The now famous string experiment of Pythagoras (~ 530 BCE) demonstrates that: -

1. When we take a string of constant length and constant tension tuned at 100 Hz
2. And halve the length of the string, the frequency (Hz) doubles from 100 Hz to 200 Hz
3. And that if we third the length of the string the frequency (Hz) trebles to 300 Hz etc . . . .

As the path-integral basis of the universally constant ‘harmonic series’, these steps start with: -

1. the ‘Fundamental’
2. the ‘Perfect Octave’
3. the ‘Perfect Octave plus the Perfect Fifth’ etc . . .
   sub-division by any rational number will produce a 'harmonic' in this series . . . .

The Pythagorean Comma (see chart above)

Proceeding from above, the Pythagorean Comma emerges as a growing ‘gap’: -

1. when we sequence seven ‘Perfect Octaves’ in Hertz (Hz), in the example shown we go through
   seven doublings 1 (each enlarging by 200%), from 100 Hz to 12,800.00 Hz,
   
   
2. when we sequence twelve ‘Perfect Fifths’ we go in the example shown we go through 12 steps
   (each enlarging by 150%) from 100 Hz to 12,974.63 Hz,
   
   
3. it becomes clear that seven Perfect Octaves (12,800.00 Hz) do not ‘commute’ exactly with
   twelve ‘Perfect Fifths’ 12,974.63 Hz. At this ‘twelfth-step’, the gap is 174.63 Hz (1.345...%)
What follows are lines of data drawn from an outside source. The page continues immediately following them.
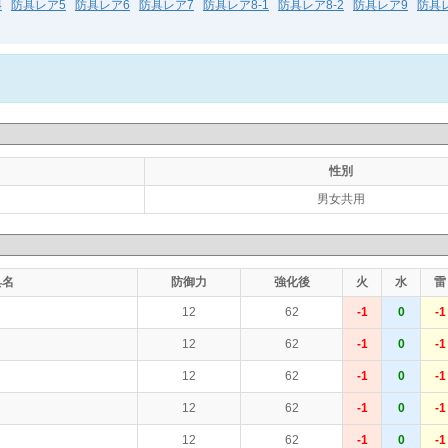
4
防具レア5
防具レア6
防具レア7
防具レア8-1
防具レア8-2
防具レア9
防具レ
性別
男女共用
具名
防御力
強化後
火
水
雷
12
62
-1
0
-1
12
62
-1
0
-1
12
62
-1
0
-1
12
62
-1
0
-1
12
62
-1
0
-1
Well-Tempered Tuning (see chart above)

1. In order to get the twelve Perfect Fifths to commute with the seven Perfect Octaves,
   the Perfect Fifths (enlarging at 150%) are ‘Well Tempered’, enlarging at 149.83070768…%)
   
   
2. The result of adopting this procedure is that twelve Well-Tempered Fifths commute exactly
   with seven Perfect Octaves (at 12,800 Hz), giving rise to what is called 'Well Tempered Tuning' (3, 4,)
   

The Hz Differences between Perfect and Well-Tempered Fifths lead to ‘Phi’
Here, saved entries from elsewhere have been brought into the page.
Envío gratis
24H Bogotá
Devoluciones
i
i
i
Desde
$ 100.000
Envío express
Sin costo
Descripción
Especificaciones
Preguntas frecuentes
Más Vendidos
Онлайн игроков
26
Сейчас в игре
1. When step-by-step, we subtract 12 Well Tempered Fifths from 12 Perfect Fifths,
   a sequence of differences between the two paths is the result (see table above),
   
   
2. When step-by-step, we back feed these differences into the sequence, so the largest
   difference is divided into the smaller difference that precedes it etc . . . (see table above),
   
   
3. A twelve step sequence with negative curvature (concavity) is revealed, decreasing from
   0.615731…. just below the value of ‘Phi’, to 0.000 (see table above),
   
   
4. When we go one step further and start at the thirteenth step of the Pythagorean Comma,
   the difference is 283.62 Hz, yielding a value 0.6199396…. just above the value of ‘Phi.
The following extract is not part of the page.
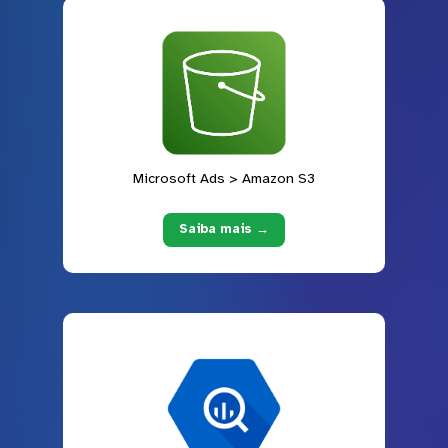
Microsoft Ads > Amazon S3
Saiba mais →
‘Phi’ is exactly at the Phi-Point between per-unit-time steps 12 & 13 of the Pythagorean Comma

1. The value of ‘Phi’ is on the overall curve at exactly the Phi-point between steps 12 and 13
   of the Pythagorean Comma http://www.gci.org.uk/movies/PC_12_13.mp4
   
   
2. Exponential growth curves at 200% 150% and 149.83070768…% etc are positively governed
   by acceleration (convexity) and unfold without limit towards infinity.
   
   
3. Path-integral to that, the growth curve to ‘Phi’, is governed by deceleration within the
   feedback limits or concavity that define it, countervailing the convexity of acceleration.
   
   
4. Deriving the value of ‘Phi’ from measuring the path-integral per-unit-time/space of
   ‘Stringularity’ is distinct from the time-free quadratic equation and Fibonacci Series.
   
   
5. This path-integral procedure gives rise to an array of time-based features which suggest corroboration.

The beauty and the deceptive simplicity of ‘Phi’ underlies the structure, the sequencing,
the symmetry and the curvature of natural phenomena, from the nanoscale to the macroscale.

Could this 'musical-derivation' of ‘Phi’ be a simple yet beautiful idea that helps to answer Erwin Schrodinger’s
famous question, ‘What is Life’? Might it underlie a ‘cognitive framework’ that would help better to understand
the wave:particle perceptions-dichotomy, the path-integral complexity, the moment:momentum continuity and
life:death challenges that will always face us?